How do you know these are accurate accounts? Unless you were there, you have no way of knowing?
I bet my library is bigger than yours...and, I have a book written by Ann-Catherine Emerich. According to my library, the accounts depicted in The Passion of the Christ are accurate.
You were there?
Basing history on "channeling" makes it voodoo history.
It may be a mater of faith to you, but your faith is not fact.
I am there every time I read the New Testament in the original Koine Greek. I am there every time I look at a Roman coin that Pilate designed for Judea written in Greek - not Hebrew nor in Latin. Enjoy the link I provided to the coins. Saying if I was there is the most ignorant thig a person can write as a way to support their case - so much scholarship and original written sources exist (like the scene from Acts that I provided) that to claim ignorance over the use of Greek or Latin in the Holy Land is absurd.
Some reading for you @ # 23
You don't know that.
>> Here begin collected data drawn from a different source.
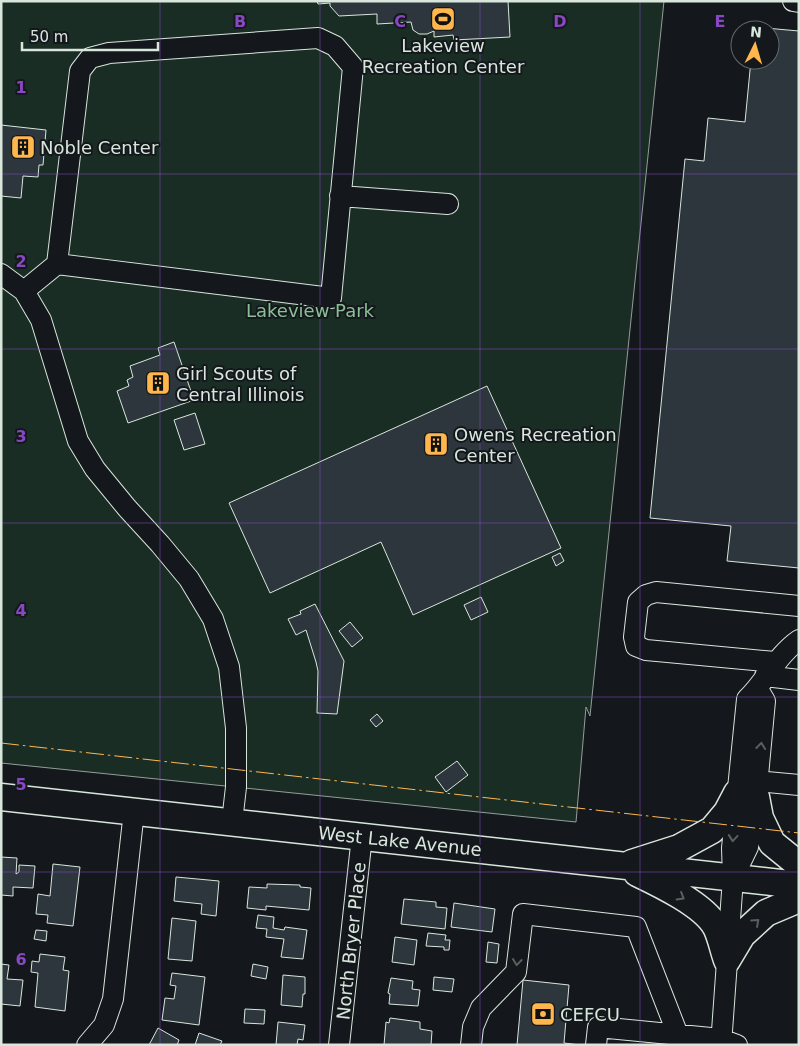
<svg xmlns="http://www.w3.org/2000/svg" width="800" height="1046" font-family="'DejaVu Sans',sans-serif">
  <rect width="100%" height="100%" fill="#14181c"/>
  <path fill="#1a2d24" stroke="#939e99" d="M1,1h663l-74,715 -4,-9 -10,115 -575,-59z"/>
  <path fill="#2c363c" stroke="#d8e6dc" d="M317,1h191l2,36 -56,3 -1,-5 -19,2v-6l-7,3h-8l-6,-4 -2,-8 -34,2v-10l-38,2 -9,-10v-3l-12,1z
    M754,27l45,4v537l-72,-7 4,-35 -81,-8 35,-359 19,2 4,-43 37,4 6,-62h19v-30h-16z
    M1,125l45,5 -3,35h-4l-1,12 -15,-1 -2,22 -20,-2z
    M174,342l20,58 -66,23 -11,-32 12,-5 -2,-6 6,-3 -3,-11 30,-11 -2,-7z
    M487,386l74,162 -148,67 -32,-73 -111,51 -41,-90z
    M195,413l10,31 -21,6 -10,-30z
    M560,553l4,8 -8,5 -4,-9z
    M481,597l7,15 -17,8 -7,-15z
    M315,604l29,57 -7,53 -20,-1 1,-42 -2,-9 -10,-32 -10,5 -8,-16 13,-5 -1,-3z
    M350,622l13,16 -11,9 -13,-16z
    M377,714l6,7 -7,6 -6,-7z
    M457,761l11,14 -22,17 -11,-15z
    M1,857l16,1 -1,16 3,-2v-7l16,1 -2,22 -20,-1v9l-12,-1z
    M53,864l27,3 -7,59 -26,-3 1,-8 -12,-1 2,-20 12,2z
    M176,877l43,4 -3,35 -15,-2 1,-10 -28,-3z
    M267,884l33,1v2l11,1 -2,22 -43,-4v4l-19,-2 2,-21 18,1z
    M404,899l32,3v5l11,1 -2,21 -44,-5z
    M454,903l41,6 -3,23 -41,-5z
    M258,915l16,2 -1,11 11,2 1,-3 22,3 -4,29 -22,-2 3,-18 -18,-2 1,-8 -11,-1z
    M172,918l24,3 -4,40 -24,-2z
    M36,930l11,1 -1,10 -12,-2z
    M428,933l18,2 -1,5h5l-1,10h-5v-3l-18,-1z
    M395,937l22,3 -3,25 -22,-3z
    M488,942l11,2 -2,19 -11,-1z
    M40,954l25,3 -2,13 6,1 -4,40 -30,-4 3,-34 -7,-1 1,-11 7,1z
    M1,964l8,1 -2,14 16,1 -3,26 -19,-2z
    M253,964l15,3 -2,12 -15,-3z
    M172,973l33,4 -6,48 -37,-5 3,-22 9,1 2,-13 -6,-1z
    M283,975l22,2v17h-2l-1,13 -21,-2z
    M434,977l20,2 -2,13 -19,-2z
    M391,978l22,3 -1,8 8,1 -2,16 -29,-2 1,-10 -2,-1z
    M523,980l46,5 -5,58 16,2h-63z
    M245,1009l20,1 -1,14 -20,-1z
    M390,1018l30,4v7l12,2 -1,14h-47l2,-23 3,1z
    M278,1022l27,3 -2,15 -5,-1 -1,6h-21z
    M158,1028l21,12 -2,5h-28z
    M199,1033l23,8 -2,4h-25z"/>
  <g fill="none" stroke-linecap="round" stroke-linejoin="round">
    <defs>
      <path id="minor" d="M793,1l6,1
        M340,196l108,8
        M1,274l23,17 17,29 37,121 17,28 32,39 33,36 29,35 24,40 16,48 7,61v59l-4,35
        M24,291l33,-27 23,-193 10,-13 19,-5 209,-15 17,8 18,21 -22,231 -274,-34
        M775,662l-129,-12 -10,-4 -2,-9 4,-35 8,-7 10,-3 143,14
        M765,676l34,4
        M757,781l42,4
        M734,876l14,-29 8,-50 9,-96 -7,-12
        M87,1045l17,-20 9,-26 21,-188
        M339,1045l23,-209
        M471,1045l2,-18 8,-19 35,-36 7,-58 113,13 42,108
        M596,1045l2,-18 123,12 16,6
        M721,1045l12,-167 -1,-30 15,-149c19,-18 30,-44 52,-59"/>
      <path id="major" d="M1,797l798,88
        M756,797l4,21 12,25 27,22
        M632,863l47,-15 33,-18 15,-18 10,-19
        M637,873c23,11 67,32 79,54 5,10 7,22 11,33
        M727,960l15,-25 24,-22 33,-14"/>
    </defs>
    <use href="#minor" stroke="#d8e6dc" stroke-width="22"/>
    <use href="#major" stroke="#d8e6dc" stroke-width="29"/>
    <use href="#minor" stroke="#14181c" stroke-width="20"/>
    <use href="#major" stroke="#14181c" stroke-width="26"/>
    <path stroke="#ffb74d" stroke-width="1" stroke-dasharray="18 4 2.5 4" stroke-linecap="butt" d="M1,743l798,90"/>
  </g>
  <defs><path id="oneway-chevron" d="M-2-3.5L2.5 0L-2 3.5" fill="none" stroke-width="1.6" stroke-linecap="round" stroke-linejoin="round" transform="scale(1.25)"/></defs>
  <g stroke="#59605f">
    <use href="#oneway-chevron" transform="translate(761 746) rotate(-84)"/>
    <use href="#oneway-chevron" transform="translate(733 838) rotate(95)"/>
    <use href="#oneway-chevron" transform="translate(681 897) rotate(31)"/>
    <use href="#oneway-chevron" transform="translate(756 922) rotate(-42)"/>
    <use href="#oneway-chevron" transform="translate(517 962) rotate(97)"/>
  </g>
  <path fill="none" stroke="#8948c3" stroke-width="1" stroke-opacity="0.55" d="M160,1v1044M320,1v1044M480,1v1044M640,1v1044M1,174h798M1,349h798M1,523h798M1,697h798M1,872h798"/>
  <defs>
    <symbol id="stadium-square" viewBox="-11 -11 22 22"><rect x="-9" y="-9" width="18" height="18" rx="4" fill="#ffb74d" stroke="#14181c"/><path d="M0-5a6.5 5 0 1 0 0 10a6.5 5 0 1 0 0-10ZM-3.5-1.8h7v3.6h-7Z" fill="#111"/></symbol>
    <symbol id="building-square" viewBox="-11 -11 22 22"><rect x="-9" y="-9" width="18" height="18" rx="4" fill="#ffb74d" stroke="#14181c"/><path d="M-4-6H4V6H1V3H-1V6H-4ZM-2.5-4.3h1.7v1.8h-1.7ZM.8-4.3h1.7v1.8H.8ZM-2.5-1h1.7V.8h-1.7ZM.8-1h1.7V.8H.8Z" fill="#111"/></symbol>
    <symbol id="bank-square" viewBox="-11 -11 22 22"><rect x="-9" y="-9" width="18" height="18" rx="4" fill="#ffb74d" stroke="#14181c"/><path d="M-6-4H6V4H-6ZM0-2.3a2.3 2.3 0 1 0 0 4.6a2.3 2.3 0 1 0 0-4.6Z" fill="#111"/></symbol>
  </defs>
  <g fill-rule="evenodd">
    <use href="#stadium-square" x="429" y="5" width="28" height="28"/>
    <use href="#building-square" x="9" y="133" width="28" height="28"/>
    <use href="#building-square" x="144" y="369" width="28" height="28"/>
    <use href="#building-square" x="422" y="430" width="28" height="28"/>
    <use href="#bank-square" x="529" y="1000" width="28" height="28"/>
  </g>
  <g text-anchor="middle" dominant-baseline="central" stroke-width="4" stroke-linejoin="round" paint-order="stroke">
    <g font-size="18" fill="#d8e6dc" stroke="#14181c" text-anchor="start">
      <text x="443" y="45" text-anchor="middle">Lakeview<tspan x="443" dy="21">Recreation Center</tspan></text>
      <text x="40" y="147">Noble Center</text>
      <text x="176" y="373">Girl Scouts of<tspan x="176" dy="21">Central Illinois</tspan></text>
      <text x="454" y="434">Owens Recreation<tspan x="454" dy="21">Center</tspan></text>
      <text x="560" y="1014">CEFCU</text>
    </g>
    <g font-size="18" fill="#8ac095" stroke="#14181c">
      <text x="310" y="310">Lakeview Park</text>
    </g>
    <g font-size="18" fill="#d8e6dc" stroke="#14181c">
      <text transform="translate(400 841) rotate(6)">West Lake Avenue</text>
      <text transform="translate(351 941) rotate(-84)">North Bryer Place</text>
    </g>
  </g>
  <g font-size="16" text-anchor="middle" font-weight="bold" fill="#8948c3" stroke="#14181c" stroke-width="4" stroke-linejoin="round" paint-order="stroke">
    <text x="240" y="27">B</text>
    <text x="400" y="27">C</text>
    <text x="560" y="27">D</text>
    <text x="720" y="27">E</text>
    <text x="21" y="93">1</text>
    <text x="21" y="267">2</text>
    <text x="21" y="442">3</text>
    <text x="21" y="616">4</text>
    <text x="21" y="790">5</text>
    <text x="21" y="965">6</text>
  </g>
  <rect width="800" height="1046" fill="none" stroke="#d8e6dc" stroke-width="5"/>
  <g transform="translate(755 45) rotate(5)"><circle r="24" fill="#14181c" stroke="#626a69"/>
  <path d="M0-4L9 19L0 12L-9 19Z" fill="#ffb74d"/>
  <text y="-8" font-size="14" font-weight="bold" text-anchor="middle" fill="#d8e6dc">N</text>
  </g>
  <path d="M22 42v8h136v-8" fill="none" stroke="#d8e6dc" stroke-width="2.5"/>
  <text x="30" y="42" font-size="15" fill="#d8e6dc" stroke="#14181c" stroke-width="4" paint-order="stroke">50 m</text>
</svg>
Prove that her visions were not given to her by Our Lord. You can't. The best you can say is that you do not accept them to be authentic.
Moses based what he wrote, the Ten Commandments, on his "channeling" the knowledge. He made it up.
neither is some book you pull off your shelf in your library.
There is nothing in the NT about the Temple Guards taking part in the beating of Jesus. More anti-Semitism to add to all the rest.
Not the same thing - The account of Moses was passed down through the generations presumebly by eye witness accounts - Ann-Catherine Emerich's vision came out of the blue (if you will). She had to go BACK in time to see what no one ever claimed they saw before - how can you possibly compare the two?
This is ridiculous. He does a lot more than this. He's painting himself as some kind of contemplative, cut off from the real world.
I proved it through the New Testament and pictures of coins from Judea at the time of Pilate. See the above links. What do you have to prove your case? (Whatever that case is - I don't know what you are defending? The OVER use of Latin or the claim that Ann-Catherine Emerich's vision is indeed how Christ spent his last hours - even if it contradicts the New Testament accounts.
>> If he does it, it's for the money. He did not respect JPII. <<
Let's see what spin he reads JP's work through. I read JP2 as having reigned in the horrific post-concillar abuses of Paul6, and thereby setting the stage for the return of authentic worship (although universal Tridentine worship seems unlikely). Remember that he who tells history shapes the future.
OK, after the bit about Latin:
Do you know any of those points to be historical inaccuracies? The same could be said for any wording which was not contained in the scriptures. They are expressions of Mel's theology, and so his artistic lisence on details which are lost to history. They do not mean that his histories are bad; merely that they are "historical drama," rather than documentary.
As for the Latin, his use of it was based on his conclusion of conflicting historical data. I recognize you come to a different conclusion, but you must understand that his use of Latin did not come from ignorance of the fact that Greek was a Lingua Franca in the Eastern Mediterranean.
Liek I said - I don't mind Mel making a movie based on his theology - but the posters here were defending it on points of historical accuracy and scriptural accuracy. They were upset I challenged the movie's accuracy in terms of history and scripture. In those areas I found the movie wanting.